* _Exercise_: Which lines should be repeated? Exactly the one containing "Lines per view: lens" and every line after it through the end of the entries below.

* _Data section_:

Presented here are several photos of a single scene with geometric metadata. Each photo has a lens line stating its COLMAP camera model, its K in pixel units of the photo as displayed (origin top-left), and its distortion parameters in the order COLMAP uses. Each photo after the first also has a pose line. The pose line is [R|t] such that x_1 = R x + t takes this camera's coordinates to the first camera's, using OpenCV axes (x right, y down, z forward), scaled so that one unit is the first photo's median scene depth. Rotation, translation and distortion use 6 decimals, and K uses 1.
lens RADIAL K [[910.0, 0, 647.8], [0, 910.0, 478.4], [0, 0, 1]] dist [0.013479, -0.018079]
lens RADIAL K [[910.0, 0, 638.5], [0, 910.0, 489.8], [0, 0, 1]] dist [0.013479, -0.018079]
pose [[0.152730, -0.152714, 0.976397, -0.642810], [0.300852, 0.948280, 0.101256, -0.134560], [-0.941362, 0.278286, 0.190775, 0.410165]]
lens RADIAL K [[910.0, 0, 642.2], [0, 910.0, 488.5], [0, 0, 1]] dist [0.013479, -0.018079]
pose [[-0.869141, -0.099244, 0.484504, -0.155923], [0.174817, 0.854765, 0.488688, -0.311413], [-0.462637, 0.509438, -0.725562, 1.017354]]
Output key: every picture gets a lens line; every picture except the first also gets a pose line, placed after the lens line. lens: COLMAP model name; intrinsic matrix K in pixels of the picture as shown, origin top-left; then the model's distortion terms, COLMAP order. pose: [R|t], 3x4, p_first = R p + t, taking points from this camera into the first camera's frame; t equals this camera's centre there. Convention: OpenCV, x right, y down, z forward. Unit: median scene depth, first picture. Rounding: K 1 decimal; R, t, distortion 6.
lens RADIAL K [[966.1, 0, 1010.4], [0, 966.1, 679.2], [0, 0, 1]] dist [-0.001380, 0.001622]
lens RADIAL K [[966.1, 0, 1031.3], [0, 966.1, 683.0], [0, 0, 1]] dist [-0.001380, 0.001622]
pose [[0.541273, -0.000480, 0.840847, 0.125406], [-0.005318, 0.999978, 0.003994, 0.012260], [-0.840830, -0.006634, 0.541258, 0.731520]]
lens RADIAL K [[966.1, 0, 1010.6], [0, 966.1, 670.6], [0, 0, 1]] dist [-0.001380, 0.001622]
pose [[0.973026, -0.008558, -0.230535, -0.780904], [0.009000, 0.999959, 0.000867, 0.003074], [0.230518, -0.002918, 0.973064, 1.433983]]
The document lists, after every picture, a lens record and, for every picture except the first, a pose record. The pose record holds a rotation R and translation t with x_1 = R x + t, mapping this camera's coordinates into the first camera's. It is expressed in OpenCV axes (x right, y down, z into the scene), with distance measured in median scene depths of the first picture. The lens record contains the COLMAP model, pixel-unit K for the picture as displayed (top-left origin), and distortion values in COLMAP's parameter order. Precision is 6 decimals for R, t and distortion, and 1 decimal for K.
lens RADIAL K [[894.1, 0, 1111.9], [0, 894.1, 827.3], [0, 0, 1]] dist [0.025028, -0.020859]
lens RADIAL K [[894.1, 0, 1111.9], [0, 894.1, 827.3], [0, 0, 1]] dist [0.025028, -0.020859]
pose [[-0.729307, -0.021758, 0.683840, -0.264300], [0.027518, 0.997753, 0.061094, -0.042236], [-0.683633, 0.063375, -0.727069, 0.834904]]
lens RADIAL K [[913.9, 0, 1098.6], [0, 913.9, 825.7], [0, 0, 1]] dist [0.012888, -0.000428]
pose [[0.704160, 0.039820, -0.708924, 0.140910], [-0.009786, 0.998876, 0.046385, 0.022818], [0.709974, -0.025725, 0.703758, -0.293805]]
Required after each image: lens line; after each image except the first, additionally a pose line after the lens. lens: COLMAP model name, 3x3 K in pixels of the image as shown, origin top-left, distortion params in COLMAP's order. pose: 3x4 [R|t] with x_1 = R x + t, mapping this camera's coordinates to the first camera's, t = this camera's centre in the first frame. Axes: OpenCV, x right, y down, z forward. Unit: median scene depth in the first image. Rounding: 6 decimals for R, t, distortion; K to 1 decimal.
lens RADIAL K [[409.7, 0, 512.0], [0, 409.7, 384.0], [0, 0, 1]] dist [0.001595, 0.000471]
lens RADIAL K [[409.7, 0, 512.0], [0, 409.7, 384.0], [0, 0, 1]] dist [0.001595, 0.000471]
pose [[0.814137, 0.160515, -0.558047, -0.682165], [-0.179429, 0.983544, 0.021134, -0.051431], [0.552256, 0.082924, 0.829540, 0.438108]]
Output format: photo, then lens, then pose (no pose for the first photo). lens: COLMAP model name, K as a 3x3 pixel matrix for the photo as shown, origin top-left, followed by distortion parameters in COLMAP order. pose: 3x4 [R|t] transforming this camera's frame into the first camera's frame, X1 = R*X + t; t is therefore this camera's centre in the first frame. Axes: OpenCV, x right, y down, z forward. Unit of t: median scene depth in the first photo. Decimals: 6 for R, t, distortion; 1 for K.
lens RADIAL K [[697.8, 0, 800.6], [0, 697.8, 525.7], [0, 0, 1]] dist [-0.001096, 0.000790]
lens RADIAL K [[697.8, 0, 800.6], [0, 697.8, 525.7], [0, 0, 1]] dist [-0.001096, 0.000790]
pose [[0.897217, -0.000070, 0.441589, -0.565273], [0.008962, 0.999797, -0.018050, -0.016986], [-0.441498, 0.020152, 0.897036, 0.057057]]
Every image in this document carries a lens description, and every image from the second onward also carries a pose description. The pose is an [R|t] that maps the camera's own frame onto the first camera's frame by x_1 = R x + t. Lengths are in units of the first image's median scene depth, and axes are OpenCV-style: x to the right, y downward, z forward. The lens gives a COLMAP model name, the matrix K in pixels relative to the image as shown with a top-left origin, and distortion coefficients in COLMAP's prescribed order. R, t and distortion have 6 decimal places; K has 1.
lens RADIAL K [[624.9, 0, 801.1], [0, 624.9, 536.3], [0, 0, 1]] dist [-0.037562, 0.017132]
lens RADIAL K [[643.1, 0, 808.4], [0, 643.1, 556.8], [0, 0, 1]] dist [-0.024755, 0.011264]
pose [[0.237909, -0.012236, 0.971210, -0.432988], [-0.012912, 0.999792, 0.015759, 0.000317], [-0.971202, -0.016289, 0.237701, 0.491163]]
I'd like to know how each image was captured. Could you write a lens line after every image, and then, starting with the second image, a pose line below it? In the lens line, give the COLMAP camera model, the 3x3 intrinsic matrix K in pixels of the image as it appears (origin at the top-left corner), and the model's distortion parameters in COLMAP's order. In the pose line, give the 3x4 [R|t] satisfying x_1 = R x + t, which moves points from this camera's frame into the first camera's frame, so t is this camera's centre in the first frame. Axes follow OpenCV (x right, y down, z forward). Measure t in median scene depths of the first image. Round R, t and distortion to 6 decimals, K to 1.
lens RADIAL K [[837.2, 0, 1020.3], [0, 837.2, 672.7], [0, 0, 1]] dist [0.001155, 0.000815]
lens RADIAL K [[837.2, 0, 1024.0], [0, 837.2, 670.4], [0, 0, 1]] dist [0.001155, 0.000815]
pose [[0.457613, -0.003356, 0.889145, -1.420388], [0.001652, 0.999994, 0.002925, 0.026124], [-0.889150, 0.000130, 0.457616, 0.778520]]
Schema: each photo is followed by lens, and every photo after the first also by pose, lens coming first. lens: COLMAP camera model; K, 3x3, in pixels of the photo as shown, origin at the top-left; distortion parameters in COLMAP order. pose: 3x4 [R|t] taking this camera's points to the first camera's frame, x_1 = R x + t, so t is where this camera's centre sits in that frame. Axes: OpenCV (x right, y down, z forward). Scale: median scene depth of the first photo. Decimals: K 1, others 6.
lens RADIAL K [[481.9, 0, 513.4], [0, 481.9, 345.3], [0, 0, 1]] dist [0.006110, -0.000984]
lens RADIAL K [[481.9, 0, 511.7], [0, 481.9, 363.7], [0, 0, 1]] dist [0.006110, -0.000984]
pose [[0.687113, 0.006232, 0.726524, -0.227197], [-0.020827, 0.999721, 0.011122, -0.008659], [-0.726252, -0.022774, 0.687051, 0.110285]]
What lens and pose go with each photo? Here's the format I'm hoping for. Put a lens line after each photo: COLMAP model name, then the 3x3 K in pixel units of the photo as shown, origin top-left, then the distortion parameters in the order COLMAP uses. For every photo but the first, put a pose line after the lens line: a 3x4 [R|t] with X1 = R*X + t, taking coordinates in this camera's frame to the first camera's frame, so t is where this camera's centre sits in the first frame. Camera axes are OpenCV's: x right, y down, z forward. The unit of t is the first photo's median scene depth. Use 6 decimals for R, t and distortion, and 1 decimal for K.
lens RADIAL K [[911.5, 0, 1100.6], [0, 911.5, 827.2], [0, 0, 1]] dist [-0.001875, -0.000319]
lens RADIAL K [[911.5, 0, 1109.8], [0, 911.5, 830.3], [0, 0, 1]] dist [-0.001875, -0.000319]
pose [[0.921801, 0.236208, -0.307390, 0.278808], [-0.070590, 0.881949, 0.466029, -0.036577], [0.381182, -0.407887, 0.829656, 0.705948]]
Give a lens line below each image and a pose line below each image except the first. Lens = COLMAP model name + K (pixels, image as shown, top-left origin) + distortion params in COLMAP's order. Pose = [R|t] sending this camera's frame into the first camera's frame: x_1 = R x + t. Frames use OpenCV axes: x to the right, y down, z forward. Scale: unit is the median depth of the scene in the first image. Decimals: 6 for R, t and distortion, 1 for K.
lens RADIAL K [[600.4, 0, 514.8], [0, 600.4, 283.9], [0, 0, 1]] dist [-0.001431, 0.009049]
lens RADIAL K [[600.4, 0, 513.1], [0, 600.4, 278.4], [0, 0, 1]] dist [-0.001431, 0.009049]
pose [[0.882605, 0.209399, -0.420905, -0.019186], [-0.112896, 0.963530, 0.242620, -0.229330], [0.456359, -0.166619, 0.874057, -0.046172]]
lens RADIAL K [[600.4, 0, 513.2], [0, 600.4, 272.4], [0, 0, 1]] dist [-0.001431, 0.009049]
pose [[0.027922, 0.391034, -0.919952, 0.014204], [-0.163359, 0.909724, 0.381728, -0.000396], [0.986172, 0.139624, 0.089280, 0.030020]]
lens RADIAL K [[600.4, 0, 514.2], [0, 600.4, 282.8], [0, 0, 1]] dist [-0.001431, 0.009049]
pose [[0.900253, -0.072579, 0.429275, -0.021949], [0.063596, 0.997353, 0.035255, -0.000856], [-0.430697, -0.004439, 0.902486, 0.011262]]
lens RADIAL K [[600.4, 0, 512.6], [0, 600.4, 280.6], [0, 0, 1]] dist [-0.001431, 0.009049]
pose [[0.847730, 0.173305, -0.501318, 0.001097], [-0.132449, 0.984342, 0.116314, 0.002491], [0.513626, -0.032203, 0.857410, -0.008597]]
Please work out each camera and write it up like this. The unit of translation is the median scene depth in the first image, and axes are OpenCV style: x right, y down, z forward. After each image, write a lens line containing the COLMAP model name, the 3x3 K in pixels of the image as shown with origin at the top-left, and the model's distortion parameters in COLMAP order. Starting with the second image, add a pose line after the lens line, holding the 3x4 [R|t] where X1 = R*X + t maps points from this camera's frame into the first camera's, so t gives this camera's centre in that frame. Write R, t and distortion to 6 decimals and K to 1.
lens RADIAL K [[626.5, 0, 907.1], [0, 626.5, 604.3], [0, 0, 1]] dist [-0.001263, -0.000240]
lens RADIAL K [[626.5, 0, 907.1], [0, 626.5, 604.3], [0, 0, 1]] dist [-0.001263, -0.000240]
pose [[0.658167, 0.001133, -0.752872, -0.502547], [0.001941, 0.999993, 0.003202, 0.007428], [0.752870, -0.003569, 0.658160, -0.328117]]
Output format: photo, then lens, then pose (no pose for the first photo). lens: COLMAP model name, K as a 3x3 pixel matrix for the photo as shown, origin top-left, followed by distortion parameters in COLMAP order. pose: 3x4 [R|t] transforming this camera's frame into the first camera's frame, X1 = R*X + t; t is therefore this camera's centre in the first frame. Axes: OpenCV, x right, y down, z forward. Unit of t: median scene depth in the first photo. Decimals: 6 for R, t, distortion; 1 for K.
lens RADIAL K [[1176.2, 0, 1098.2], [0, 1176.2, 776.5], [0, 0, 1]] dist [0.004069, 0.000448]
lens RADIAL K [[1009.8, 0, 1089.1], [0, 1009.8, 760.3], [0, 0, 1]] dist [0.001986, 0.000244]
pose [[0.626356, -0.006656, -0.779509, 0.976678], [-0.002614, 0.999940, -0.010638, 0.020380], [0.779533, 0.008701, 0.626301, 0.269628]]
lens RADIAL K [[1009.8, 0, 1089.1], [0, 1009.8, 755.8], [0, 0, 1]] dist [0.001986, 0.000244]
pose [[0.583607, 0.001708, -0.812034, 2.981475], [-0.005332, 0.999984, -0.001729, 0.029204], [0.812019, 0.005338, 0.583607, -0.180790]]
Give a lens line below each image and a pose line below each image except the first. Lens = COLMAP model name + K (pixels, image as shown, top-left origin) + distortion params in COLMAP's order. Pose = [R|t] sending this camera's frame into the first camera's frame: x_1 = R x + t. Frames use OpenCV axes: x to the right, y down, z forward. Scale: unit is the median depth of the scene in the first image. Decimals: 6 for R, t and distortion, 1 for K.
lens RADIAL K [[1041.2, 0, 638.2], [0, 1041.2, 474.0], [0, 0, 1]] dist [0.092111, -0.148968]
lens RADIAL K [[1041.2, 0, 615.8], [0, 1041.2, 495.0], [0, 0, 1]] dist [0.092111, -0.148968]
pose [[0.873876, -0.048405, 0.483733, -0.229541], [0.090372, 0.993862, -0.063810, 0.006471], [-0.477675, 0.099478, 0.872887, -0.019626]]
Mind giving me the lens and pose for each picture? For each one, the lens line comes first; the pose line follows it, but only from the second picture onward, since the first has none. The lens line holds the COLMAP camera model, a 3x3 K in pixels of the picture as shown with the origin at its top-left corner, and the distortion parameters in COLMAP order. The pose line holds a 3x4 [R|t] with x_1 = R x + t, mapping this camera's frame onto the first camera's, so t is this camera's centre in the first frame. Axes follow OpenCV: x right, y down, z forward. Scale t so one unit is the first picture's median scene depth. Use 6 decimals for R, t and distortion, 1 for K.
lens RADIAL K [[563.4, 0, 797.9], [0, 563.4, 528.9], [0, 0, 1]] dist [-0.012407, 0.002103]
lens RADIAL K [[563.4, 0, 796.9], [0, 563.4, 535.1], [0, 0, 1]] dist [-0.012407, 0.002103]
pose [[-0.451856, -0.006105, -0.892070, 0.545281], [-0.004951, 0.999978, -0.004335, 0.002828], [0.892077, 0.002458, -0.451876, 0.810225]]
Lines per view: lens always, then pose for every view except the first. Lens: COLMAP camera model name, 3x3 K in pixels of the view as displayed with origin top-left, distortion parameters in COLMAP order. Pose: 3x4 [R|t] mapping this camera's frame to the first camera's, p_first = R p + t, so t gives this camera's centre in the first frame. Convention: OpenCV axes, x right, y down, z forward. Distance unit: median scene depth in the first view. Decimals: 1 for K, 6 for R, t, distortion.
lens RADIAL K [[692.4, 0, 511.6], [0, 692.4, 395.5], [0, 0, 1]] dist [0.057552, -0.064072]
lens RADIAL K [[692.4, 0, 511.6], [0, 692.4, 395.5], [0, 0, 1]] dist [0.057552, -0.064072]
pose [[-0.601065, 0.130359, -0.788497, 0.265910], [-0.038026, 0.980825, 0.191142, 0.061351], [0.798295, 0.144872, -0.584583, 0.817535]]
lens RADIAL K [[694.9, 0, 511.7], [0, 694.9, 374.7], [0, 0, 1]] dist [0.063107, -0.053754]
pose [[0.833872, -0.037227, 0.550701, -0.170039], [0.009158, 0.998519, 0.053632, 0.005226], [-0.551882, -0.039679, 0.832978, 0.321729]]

* _Reply_:
Lines per view: lens always, then pose for every view except the first. Lens: COLMAP camera model name, 3x3 K in pixels of the view as displayed with origin top-left, distortion parameters in COLMAP order. Pose: 3x4 [R|t] mapping this camera's frame to the first camera's, p_first = R p + t, so t gives this camera's centre in the first frame. Convention: OpenCV axes, x right, y down, z forward. Distance unit: median scene depth in the first view. Decimals: 1 for K, 6 for R, t, distortion.
lens RADIAL K [[692.4, 0, 511.6], [0, 692.4, 395.5], [0, 0, 1]] dist [0.057552, -0.064072]
lens RADIAL K [[692.4, 0, 511.6], [0, 692.4, 395.5], [0, 0, 1]] dist [0.057552, -0.064072]
pose [[-0.601065, 0.130359, -0.788497, 0.265910], [-0.038026, 0.980825, 0.191142, 0.061351], [0.798295, 0.144872, -0.584583, 0.817535]]
lens RADIAL K [[694.9, 0, 511.7], [0, 694.9, 374.7], [0, 0, 1]] dist [0.063107, -0.053754]
pose [[0.833872, -0.037227, 0.550701, -0.170039], [0.009158, 0.998519, 0.053632, 0.005226], [-0.551882, -0.039679, 0.832978, 0.321729]]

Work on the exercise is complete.